S. sanguis is more closely related to S. pneumoniae than to S. mutans (as judged by 16S rRNA similarity). Some of you will compare S. sanguis contigs to the genome of S. pneumoniae and others of you will compare them to the genome of S. mutans. Which comparison do you think will be the more useful and why?

One advertised payoff for the sequencing of S. sanguis is an increase in our ability to understand the mechanism by which the bacterium causes heart disease. Imagine that the sequence is completed. What then? How can we use this resource to gain the promised insight?

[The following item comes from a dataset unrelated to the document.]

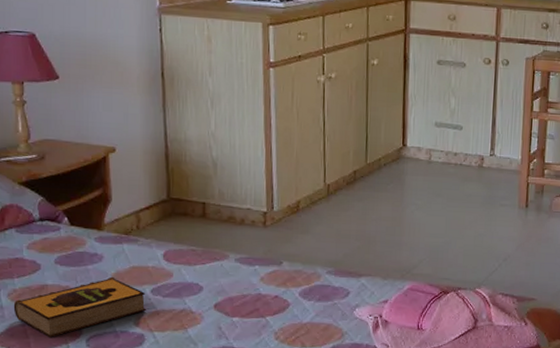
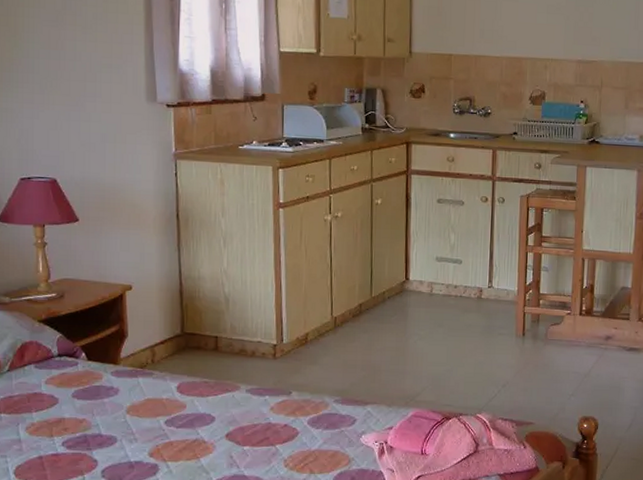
hardback book: present [13,276,146,337] -> none [31,409,160,469]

It's one thing to decide to sequence the genome of an organism. It's often more difficult to decide which particular strain or individual to use for the sequencing. For the streptococci, in which there is often disagreement as to classification, this is an especially difficult issue. The VCU group examined several characteristics of candidate strains before deciding upon one for sequencing. Suppose that someone genetically engineered a strain of S. agalactiae, which does not normally live in the mouth or cause endocarditis, to have the properties listed on the website as definitive of S. sanguis. Should this genetically engineered strain be classified as S. sanguis? Why or why not?

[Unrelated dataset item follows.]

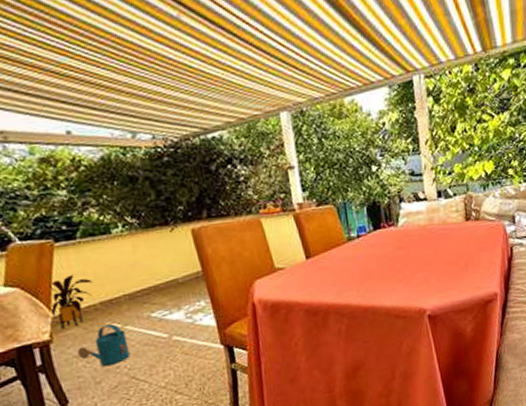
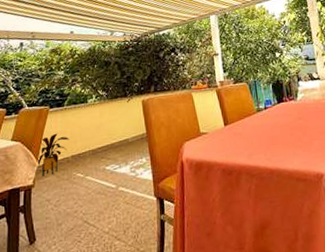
watering can: present [76,324,131,367] -> none [49,174,86,211]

Two common properties of most oral streptococci are lack of the enzyme catalase, which breaks down hydrogen peroxide to oxygen and water, and production of a green zone when grown on sheep blood agar plates. (This is why the oral streptococci are also known as the “viridans” streptococci from the Latin viridis meaning “to be green.”) A few years ago, it was discovered that these two properties are related. Because the bacteria cannot break down hydrogen peroxide, they secrete it, which causes oxidation of heme iron contained in the red blood cells, turning it green. Considering that hydrogen peroxide can be toxic, how might this property affect the relationship of S. sanguis to other oral bacteria that colonize the teeth?